Two weeks have passed and I haven't spoke to them. Not a single word, because they have made 0 attempts on apologizing to Sandra. My husband is telling me that I'm being petty and hurting Alex. He is also mad at me for "valuing my relation with Sandra more than my relation with them". In my mind, I am not doing that, but husband says that I am being an AH. AITA?
MyRockySpine said:
NTA at all! So if I have the dynamics correct, your husband bullies his mother, your son is now bullying his grandma and basically everyone else in the family bullies her just because she gets happy over things and expresses it differently and likes to talk to about things that make her happy? They are mean to her to the point she cries and they all think this is ok!?
NOPE!!!! Your husband has trained your son to be a bully and that laughing and watching other people hurt is funny. This was painful to read. I can’t imagine how many years poor Sandra has had to live with being treated this way. I hope she knows that you love and accept her just the way she is.
Highland_dame said:
They are bullying a woman who clearly is neurodivergant. It's disgusting, I am with you. Both need to learn not to pick on disabled people. I would also be questioning my marriage too, if I were you.
brazentory said:
NTA. Your husband is being a horrible influence. Take your son out for lunch. Ask him what a bully is? Ask him how he’d feel to be made fun every time family sees her. Ask him should jokes make people cry? Tell him you are so disappointed in him and you know he’s smarter than this.
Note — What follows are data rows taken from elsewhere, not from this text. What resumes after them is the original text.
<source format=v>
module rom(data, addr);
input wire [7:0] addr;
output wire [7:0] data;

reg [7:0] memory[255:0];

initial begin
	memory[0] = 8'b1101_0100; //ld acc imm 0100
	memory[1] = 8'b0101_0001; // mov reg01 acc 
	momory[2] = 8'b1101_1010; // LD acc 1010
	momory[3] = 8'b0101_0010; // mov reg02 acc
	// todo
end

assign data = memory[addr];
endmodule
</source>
Tell him his dad and family are bullies. Ask him how would it feel if people made fun of you, his mother? Tell your husband you decided you won’t participate in anything with the family until he stops being an insensitive bully.
sturglemeister said:
NTA but make a scene in person next time. Don't wait for the car ride home, ask them what's so funny, force them to explain how they are bad people.
OP responded:
I do say things like "Don't say that" or "Please respect Sandra", but I won't make a scene. I already commented this, in my first year of knowing the family I did try to stop the behaviour. I went as far as having a meeting with my BIL and SIL to explain them why I think that what they are doing is horrible, but they got incredibly mad at me, and said that I had no right to accuse them of bullying their mother.
Trilobyte141 said:
NTA. "He is also mad at me for 'valuing my relation with Sandra more than my relation with them.'" When you feel like talking to them again, or texting them at least, try this:
"It's not about MY relationship with Sandra. It's about the kind of person our impressionable teenage son is becoming - the kind who thinks it's fine to mock people for being different even when it's harmless.
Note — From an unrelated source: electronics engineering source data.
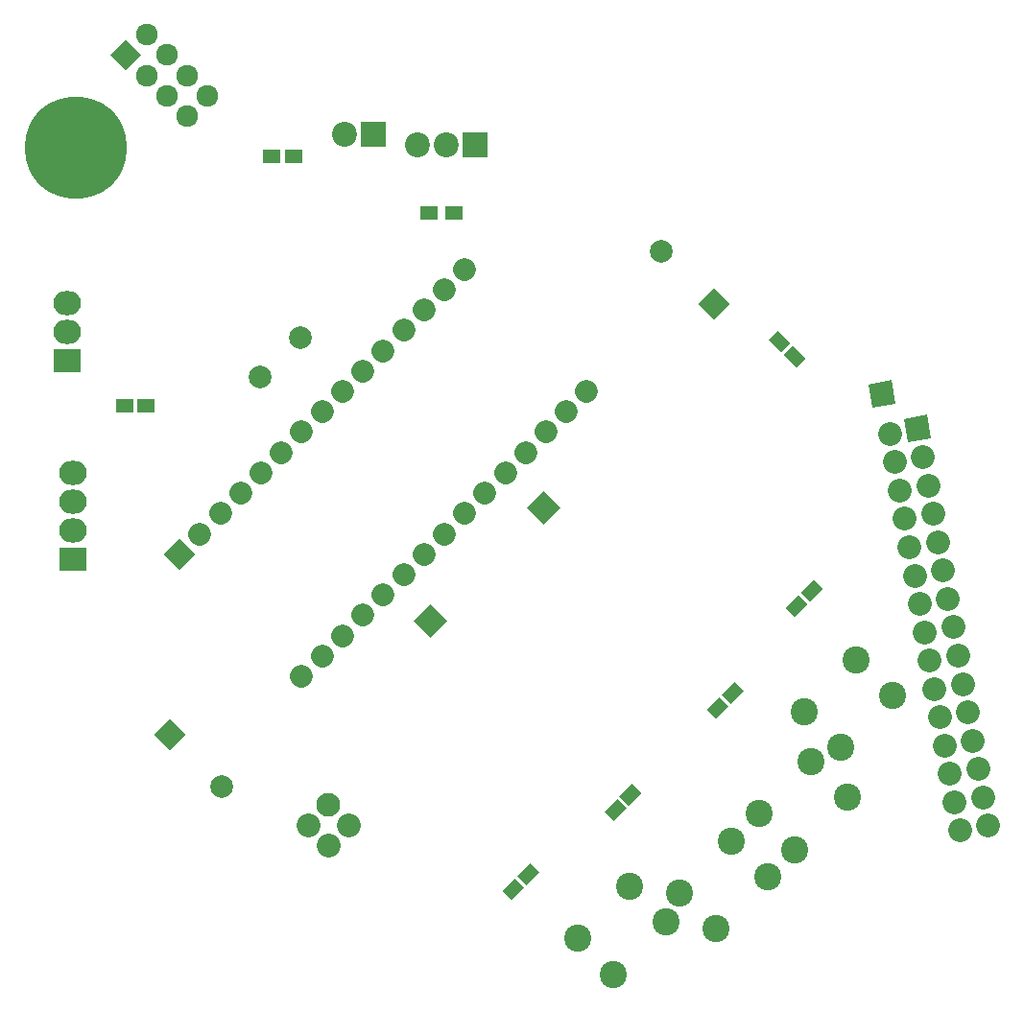
<source format=gbs>
G04 #@! TF.FileFunction,Soldermask,Bot*
%FSLAX46Y46*%
G04 Gerber Fmt 4.6, Leading zero omitted, Abs format (unit mm)*
G04 Created by KiCad (PCBNEW 4.0.7) date 06/14/18 23:49:54*
%MOMM*%
%LPD*%
G01*
G04 APERTURE LIST*
%ADD10C,0.100000*%
%ADD11C,2.000000*%
%ADD12R,1.600000X1.150000*%
%ADD13R,2.200000X2.200000*%
%ADD14C,2.200000*%
%ADD15C,2.100000*%
%ADD16R,1.600000X1.300000*%
%ADD17R,2.432000X2.127200*%
%ADD18O,2.432000X2.127200*%
%ADD19C,2.400000*%
%ADD20C,1.924000*%
%ADD21C,2.100000*%
%ADD22C,2.000000*%
%ADD23C,9.000000*%
%ADD24C,1.300000*%
G04 APERTURE END LIST*
D10*
G36*
X64414214Y-28000000D02*
X63000000Y-29414214D01*
X61585786Y-28000000D01*
X63000000Y-26585786D01*
X64414214Y-28000000D01*
X64414214Y-28000000D01*
G37*
D11*
X58403806Y-23403806D03*
D10*
G36*
X13585786Y-66000000D02*
X15000000Y-64585786D01*
X16414214Y-66000000D01*
X15000000Y-67414214D01*
X13585786Y-66000000D01*
X13585786Y-66000000D01*
G37*
D11*
X19596194Y-70596194D03*
D12*
X24050000Y-15000000D03*
X25950000Y-15000000D03*
D10*
G36*
X67855977Y-31169150D02*
X68669150Y-30355977D01*
X69800521Y-31487348D01*
X68987348Y-32300521D01*
X67855977Y-31169150D01*
X67855977Y-31169150D01*
G37*
G36*
X69199479Y-32512652D02*
X70012652Y-31699479D01*
X71144023Y-32830850D01*
X70330850Y-33644023D01*
X69199479Y-32512652D01*
X69199479Y-32512652D01*
G37*
D12*
X11050000Y-37000000D03*
X12950000Y-37000000D03*
D10*
G36*
X45169150Y-80644023D02*
X44355977Y-79830850D01*
X45487348Y-78699479D01*
X46300521Y-79512652D01*
X45169150Y-80644023D01*
X45169150Y-80644023D01*
G37*
G36*
X46512652Y-79300521D02*
X45699479Y-78487348D01*
X46830850Y-77355977D01*
X47644023Y-78169150D01*
X46512652Y-79300521D01*
X46512652Y-79300521D01*
G37*
G36*
X54169150Y-73644023D02*
X53355977Y-72830850D01*
X54487348Y-71699479D01*
X55300521Y-72512652D01*
X54169150Y-73644023D01*
X54169150Y-73644023D01*
G37*
G36*
X55512652Y-72300521D02*
X54699479Y-71487348D01*
X55830850Y-70355977D01*
X56644023Y-71169150D01*
X55512652Y-72300521D01*
X55512652Y-72300521D01*
G37*
G36*
X63169150Y-64644023D02*
X62355977Y-63830850D01*
X63487348Y-62699479D01*
X64300521Y-63512652D01*
X63169150Y-64644023D01*
X63169150Y-64644023D01*
G37*
G36*
X64512652Y-63300521D02*
X63699479Y-62487348D01*
X64830850Y-61355977D01*
X65644023Y-62169150D01*
X64512652Y-63300521D01*
X64512652Y-63300521D01*
G37*
G36*
X70169150Y-55644023D02*
X69355977Y-54830850D01*
X70487348Y-53699479D01*
X71300521Y-54512652D01*
X70169150Y-55644023D01*
X70169150Y-55644023D01*
G37*
G36*
X71512652Y-54300521D02*
X70699479Y-53487348D01*
X71830850Y-52355977D01*
X72644023Y-53169150D01*
X71512652Y-54300521D01*
X71512652Y-54300521D01*
G37*
D13*
X33000000Y-13000000D03*
D14*
X30460000Y-13000000D03*
D10*
G36*
X81851718Y-37783621D02*
X82216379Y-39851718D01*
X80148282Y-40216379D01*
X79783621Y-38148282D01*
X81851718Y-37783621D01*
X81851718Y-37783621D01*
G37*
D15*
X78498588Y-39441066D02*
X78498588Y-39441066D01*
X81441066Y-41501412D02*
X81441066Y-41501412D01*
X78939655Y-41942478D02*
X78939655Y-41942478D01*
X81882133Y-44002823D02*
X81882133Y-44002823D01*
X79380721Y-44443890D02*
X79380721Y-44443890D01*
X82323199Y-46504235D02*
X82323199Y-46504235D01*
X79821787Y-46945301D02*
X79821787Y-46945301D01*
X82764265Y-49005647D02*
X82764265Y-49005647D01*
X80262854Y-49446713D02*
X80262854Y-49446713D01*
X83205332Y-51507058D02*
X83205332Y-51507058D01*
X80703920Y-51948125D02*
X80703920Y-51948125D01*
X83646398Y-54008470D02*
X83646398Y-54008470D01*
X81144987Y-54449537D02*
X81144987Y-54449537D01*
X84087465Y-56509882D02*
X84087465Y-56509882D01*
X81586053Y-56950948D02*
X81586053Y-56950948D01*
X84528531Y-59011294D02*
X84528531Y-59011294D01*
X82027119Y-59452360D02*
X82027119Y-59452360D01*
X84969597Y-61512705D02*
X84969597Y-61512705D01*
X82468186Y-61953772D02*
X82468186Y-61953772D01*
X85410664Y-64014117D02*
X85410664Y-64014117D01*
X82909252Y-64455183D02*
X82909252Y-64455183D01*
X85851730Y-66515529D02*
X85851730Y-66515529D01*
X83350318Y-66956595D02*
X83350318Y-66956595D01*
X86292796Y-69016940D02*
X86292796Y-69016940D01*
X83791385Y-69458007D02*
X83791385Y-69458007D01*
X86733863Y-71518352D02*
X86733863Y-71518352D01*
X84232451Y-71959418D02*
X84232451Y-71959418D01*
X87174929Y-74019764D02*
X87174929Y-74019764D01*
X84673518Y-74460830D02*
X84673518Y-74460830D01*
D16*
X37900000Y-20000000D03*
X40100000Y-20000000D03*
D17*
X6000000Y-33040000D03*
D18*
X6000000Y-30500000D03*
X6000000Y-27960000D03*
D17*
X6524229Y-50560707D03*
D18*
X6524229Y-48020707D03*
X6524229Y-45480707D03*
X6524229Y-42940707D03*
D19*
X54181981Y-87181981D03*
X51000000Y-84000000D03*
X58778175Y-82585786D03*
X55596194Y-79403806D03*
X63181981Y-83181981D03*
X60000000Y-80000000D03*
X67778175Y-78585786D03*
X64596194Y-75403806D03*
X70181981Y-76181981D03*
X67000000Y-73000000D03*
X74778175Y-71585786D03*
X71596194Y-68403806D03*
X74181981Y-67181981D03*
X71000000Y-64000000D03*
X78778175Y-62585786D03*
X75596194Y-59403806D03*
D13*
X42000000Y-14000000D03*
D14*
X39460000Y-14000000D03*
X36920000Y-14000000D03*
D10*
G36*
X11175000Y-7410473D02*
X9814527Y-6050000D01*
X11175000Y-4689527D01*
X12535473Y-6050000D01*
X11175000Y-7410473D01*
X11175000Y-7410473D01*
G37*
D20*
X12971051Y-4253949D03*
X12971051Y-7846051D03*
X14767102Y-6050000D03*
X14767102Y-9642102D03*
X16563154Y-7846051D03*
X16563154Y-11438154D03*
X18359205Y-9642102D03*
D11*
X23000000Y-34500000D03*
X26535534Y-30964466D03*
D10*
G36*
X38000000Y-57484924D02*
X36515076Y-56000000D01*
X38000000Y-54515076D01*
X39484924Y-56000000D01*
X38000000Y-57484924D01*
X38000000Y-57484924D01*
G37*
G36*
X48000000Y-47484924D02*
X46515076Y-46000000D01*
X48000000Y-44515076D01*
X49484924Y-46000000D01*
X48000000Y-47484924D01*
X48000000Y-47484924D01*
G37*
D21*
X29000000Y-72203949D03*
D15*
X30796051Y-74000000D02*
X30796051Y-74000000D01*
X27203949Y-74000000D02*
X27203949Y-74000000D01*
X29000000Y-75796051D02*
X29000000Y-75796051D01*
D10*
G36*
X78701718Y-34733621D02*
X79066379Y-36801718D01*
X76998282Y-37166379D01*
X76633621Y-35098282D01*
X78701718Y-34733621D01*
X78701718Y-34733621D01*
G37*
G36*
X14485786Y-50100000D02*
X15900000Y-48685786D01*
X17314214Y-50100000D01*
X15900000Y-51514214D01*
X14485786Y-50100000D01*
X14485786Y-50100000D01*
G37*
D22*
X50024973Y-37527641D02*
X50024973Y-37527641D01*
X17696051Y-48303949D02*
X17696051Y-48303949D01*
X48228922Y-39323693D02*
X48228922Y-39323693D01*
X19492102Y-46507898D02*
X19492102Y-46507898D01*
X46432871Y-41119744D02*
X46432871Y-41119744D01*
X21288154Y-44711846D02*
X21288154Y-44711846D01*
X44636820Y-42915795D02*
X44636820Y-42915795D01*
X23084205Y-42915795D02*
X23084205Y-42915795D01*
X42840768Y-44711846D02*
X42840768Y-44711846D01*
X24880256Y-41119744D02*
X24880256Y-41119744D01*
X41044717Y-46507898D02*
X41044717Y-46507898D01*
X26676307Y-39323693D02*
X26676307Y-39323693D01*
X39248666Y-48303949D02*
X39248666Y-48303949D01*
X28472359Y-37527641D02*
X28472359Y-37527641D01*
X37452615Y-50100000D02*
X37452615Y-50100000D01*
X30268410Y-35731590D02*
X30268410Y-35731590D01*
X35656563Y-51896051D02*
X35656563Y-51896051D01*
X32064461Y-33935539D02*
X32064461Y-33935539D01*
X33860512Y-53692102D02*
X33860512Y-53692102D01*
X33860512Y-32139488D02*
X33860512Y-32139488D01*
X32064461Y-55488154D02*
X32064461Y-55488154D01*
X35656563Y-30343437D02*
X35656563Y-30343437D01*
X30268410Y-57284205D02*
X30268410Y-57284205D01*
X37452615Y-28547385D02*
X37452615Y-28547385D01*
X28472359Y-59080256D02*
X28472359Y-59080256D01*
X39248666Y-26751334D02*
X39248666Y-26751334D01*
X26676307Y-60876307D02*
X26676307Y-60876307D01*
X41044717Y-24955283D02*
X41044717Y-24955283D01*
X51821024Y-35731590D02*
X51821024Y-35731590D01*
D23*
X6700000Y-14225000D03*
D24*
X9925000Y-14225000D03*
X8980419Y-16505419D03*
X6700000Y-17450000D03*
X4419581Y-16505419D03*
X3475000Y-14225000D03*
X4419581Y-11944581D03*
X6700000Y-11000000D03*
X8980419Y-11944581D03*
M02*

</source>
He is watching you hurt your own mother to the point that she cries in a bathroom while you laugh about it, and he is learning that that is how to treat his own mother someday. As his mother and as your wife, I'm disgusted that you're modeling and encouraging this behavior and I will not accept it anymore, period."
OP responded:
I am literally going to text this to him right now. Thanks for the help!
And [deleted] said:
NTA, when I say this I mean no disrespect, but you’re not even blood related to the woman…and you’re the ONLY person who is respectful of this woman’s feelings. Like what the Hell is wrong with these people?! I’m sorry you’re the only mature person!
Update: Just wanted to say that I am stopping the silent treatment towards my son. I now realize that this is manipulative and bad parenting on my behalf. I will be taking Alex to have lunch with me, without his dad, so we can have a serious conversation about why his behaviour is disappointing.
Second Update: Just returned from having lunch with my son. I’m probably getting a divorce.